SERMAYEYİ VERGİLENDİRMEYİNCE
2020 çöküşüne verilen tepkiler dikkate alındığında ortaya çıkan
genel izlekte Türkiye’de hanelere verilen doğrudan desteklerin yok
denecek kadar olması dikkat çekici. Ancak söz konusu şirketler
olunca – miktar küçük olsa da – Türkiye diğer ülkelere biraz daha
benziyor. İstihdamı destekleyecek biçimde tasarlanmamışlarsa da
sunulan garantili kredilerle özel sektör desteklenmeye devam
ediyor. Pandemi karşısındaki destekler Türkiye’de toplamda son
derece sınırlı fakat bunlar dahi
bütçeyi aşırı zorluyor.
Karşımızdaki çöküş 2018-19 krizinin üzerine bindi ve uzun bir
tahribat döneminin sonuna geldi. Sermaye gruplarına desteğin
artması, kamunun hızlı borçlanması ve devlet bankaları sayesinde
hızlı kredi genişlemesinin nelere yol açtığını daha önceki
epizotlardan biliyoruz. Her seferinde geçici bir ferahlama ve
ertelemeyi daha büyük bir çöküşün takip ettiğini gördük.

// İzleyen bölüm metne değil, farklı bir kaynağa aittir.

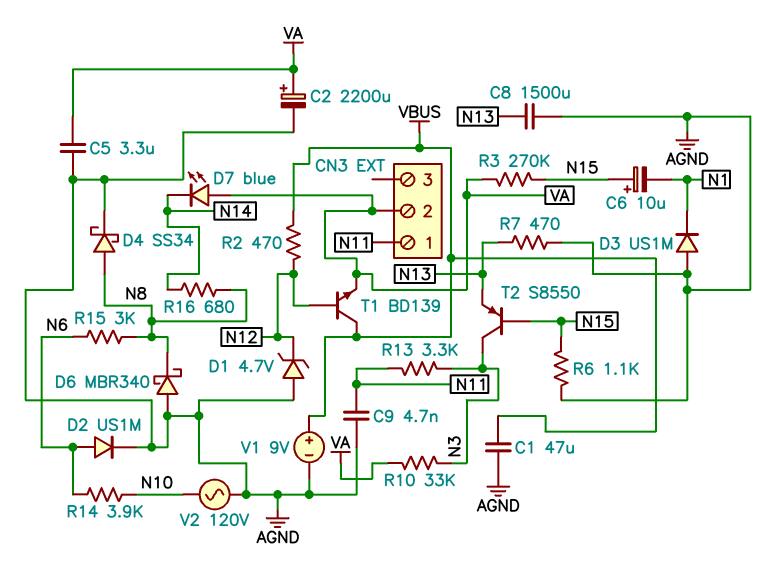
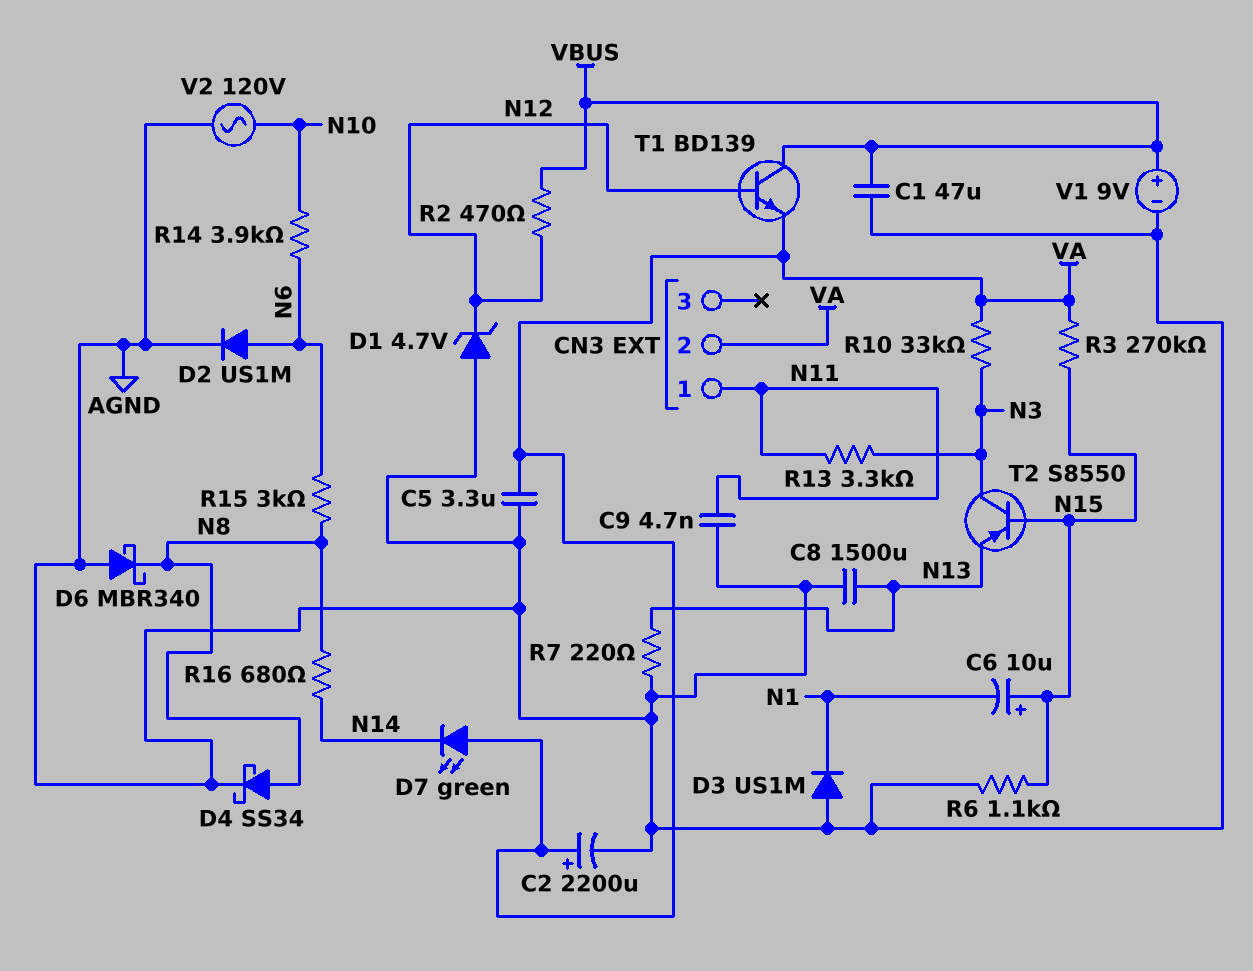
D7: LED blue (A VA, K N14) -> LED green (A VA, K N14)
R7: 470 (AGND, N13) -> 220 (AGND, N13)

Türkiye’nin 2020 çöküşüne karşı verilen tepkiler Merkez Bankası'nın
bilanço genişletmesi nedeniyle önceki yıllarda ülkedeki kriz
yönetimiyle de arada bir fark oluşturuyor. Lakin pandemi kaynaklı
yeni çöküşte anlamlı olabilecek alım programı diğer unsurlarla
birleşince toksik bir karışıma yol açıyor.

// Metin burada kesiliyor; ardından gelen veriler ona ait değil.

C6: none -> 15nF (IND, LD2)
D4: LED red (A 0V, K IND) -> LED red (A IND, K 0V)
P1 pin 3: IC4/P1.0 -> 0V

Türkiye’de ekonomi yönetiminin benzer bir kredi genişlemesine
girdiği 2017’de açık siyasal hedef referandumu kazanmaktı. 2018’de
tamamlanan siyasal rejim değişikliğini öncesini de bu bağlamda
değerlendirmek mümkün. Sonuçta yapısal sorunların üzerine 2018’de
küresel finansal koşulların sıkılaşması sırasında ekonominin son
derece kırılgan hale getirilmiş olması eklendi. Bugün Covid-19
salgını nedeniyle bütün dünyada para ve maliye politikaları
değişirken daha önce görülmedik önlemler devreye sokulabiliyor.
Ancak Türkiye’de devletin sermayeden düzgün vergi almaması, vergi
istisnalarını kaldırmaması, KÖİ ödemelerine devam etmesi, politika
yapımının kısa erimli olması ve yönlendirmeyle indirilen tahvil
faizlerinin dahi yüksekliği hep birlikte çok ağır bir borç sorunu
ortaya çıkartıyor. O borcun emekçinin sırtına binmesi ekonomi
yönetiminin ilk ve neredeyse doğal tercihi. Bu nedenle geniş
toplumsal kesimler için bitmeyen zorluklar devam edecek.
1 Mayıs işçi bayramını balkonlarda değil sokaklarda özgürce
kutlama hasretiyle yazıyı bitireyim. “Çifte bayram”dan ise umutlu
değilim, çünkü asıl bayramların, krizle mücadelede halk yararına
önlemler ve planlı müdahalelerle geleceğini bilenlerdenim.